Au final, le succès est au rendez-vous : Fidèle Vagabond reçoit de très bonnes critiques de la part des professionnels, tandis que le grand public répond largement présent et apprécie l'oeuvre. Il faut dire qu'un travail remarquable a été accompli pour dresser et filmer le chien, qui est la vraie star du film. La qualité du jeu des acteurs n'est pas en cause, mais aucun d'eux ne ressort vraiment, contrairement au Golden Retriever

 

Le succès de Fidèle Vagabond est tel qu'il convainc les équipes Disney de s'orienter vers la production de films avec des prises de vue modestes, reléguant l'animation au second plan.

 

Il les incite aussi à le sortir à nouveau par deux fois, en 1965 et 1974, soit respectivement 8 et 17 ans après la première parution.
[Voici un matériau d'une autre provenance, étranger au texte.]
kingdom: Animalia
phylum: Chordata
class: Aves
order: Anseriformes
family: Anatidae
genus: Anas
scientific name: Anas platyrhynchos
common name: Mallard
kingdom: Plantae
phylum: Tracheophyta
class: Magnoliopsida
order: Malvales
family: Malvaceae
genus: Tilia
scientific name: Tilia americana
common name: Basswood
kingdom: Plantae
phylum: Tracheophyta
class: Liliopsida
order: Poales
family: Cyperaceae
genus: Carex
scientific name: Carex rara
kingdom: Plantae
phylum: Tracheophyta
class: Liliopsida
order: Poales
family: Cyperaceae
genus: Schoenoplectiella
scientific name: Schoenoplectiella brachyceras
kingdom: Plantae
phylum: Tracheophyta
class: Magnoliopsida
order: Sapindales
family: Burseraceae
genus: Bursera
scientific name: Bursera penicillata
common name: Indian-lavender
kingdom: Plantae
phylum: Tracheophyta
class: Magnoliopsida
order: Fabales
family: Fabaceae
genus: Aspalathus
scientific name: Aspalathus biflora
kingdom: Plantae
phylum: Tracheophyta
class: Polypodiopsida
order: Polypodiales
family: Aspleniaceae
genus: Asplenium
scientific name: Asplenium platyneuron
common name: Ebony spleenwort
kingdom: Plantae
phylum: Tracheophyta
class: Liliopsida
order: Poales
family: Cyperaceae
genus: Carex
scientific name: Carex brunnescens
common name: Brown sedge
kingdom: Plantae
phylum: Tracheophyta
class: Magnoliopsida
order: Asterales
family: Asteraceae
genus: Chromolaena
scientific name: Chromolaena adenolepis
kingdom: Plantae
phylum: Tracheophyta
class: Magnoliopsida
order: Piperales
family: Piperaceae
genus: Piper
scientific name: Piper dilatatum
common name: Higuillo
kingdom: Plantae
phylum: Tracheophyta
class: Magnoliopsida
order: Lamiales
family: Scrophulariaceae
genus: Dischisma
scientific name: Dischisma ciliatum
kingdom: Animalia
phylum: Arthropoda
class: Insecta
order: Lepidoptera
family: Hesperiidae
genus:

À nouveau, le succès est au rendez-vous.

 

Par ailleurs, Fidèle Vagabond fait l'objet d'une adaptation en bande dessinée publiée par Dell, parue une première fois dès 1957 puis une deuxième en 1966.

 

Enfin, Fidèle Vagabond connaît une suite en 1963, intitulée Sam l'intrépide (Savage Sam). Elle aussi correspond en fait au portage à l'écran d'une nouvelle éponyme publiée un an plus tôt par Fred Gipson. Ce dernier sera aussi adapté en bande dessinée et publié en octobre 1974 dans le magazine "Walt Disney Showcase". Enfin, deux courts métrages éducatifs ont été réalisés à l'aide des images du film.

Conclusion

Conclusion

Fidèle Vagabond n'a pas atteint le même niveau de postérité que certains grands classiques Disney comme Peter Pan ou La Belle et le Clochard, mais a au moins marqué la génération du baby boom.

 

Il faut dire qu'il est difficile de ne pas être séduit par cette merveilleuse relation entre un enfant et son chien. En outre, la scène où ce dernier meurt fait partie des plus déchirantes de l'histoire du cinéma.

 

Ce long métrage a aussi un rôle de précurseur : son succès ouvre la voie à de nombreux autres films Disney autour de la relation entre chiens et enfants, même si aucun n'atteint son intensité en termes d'émotions.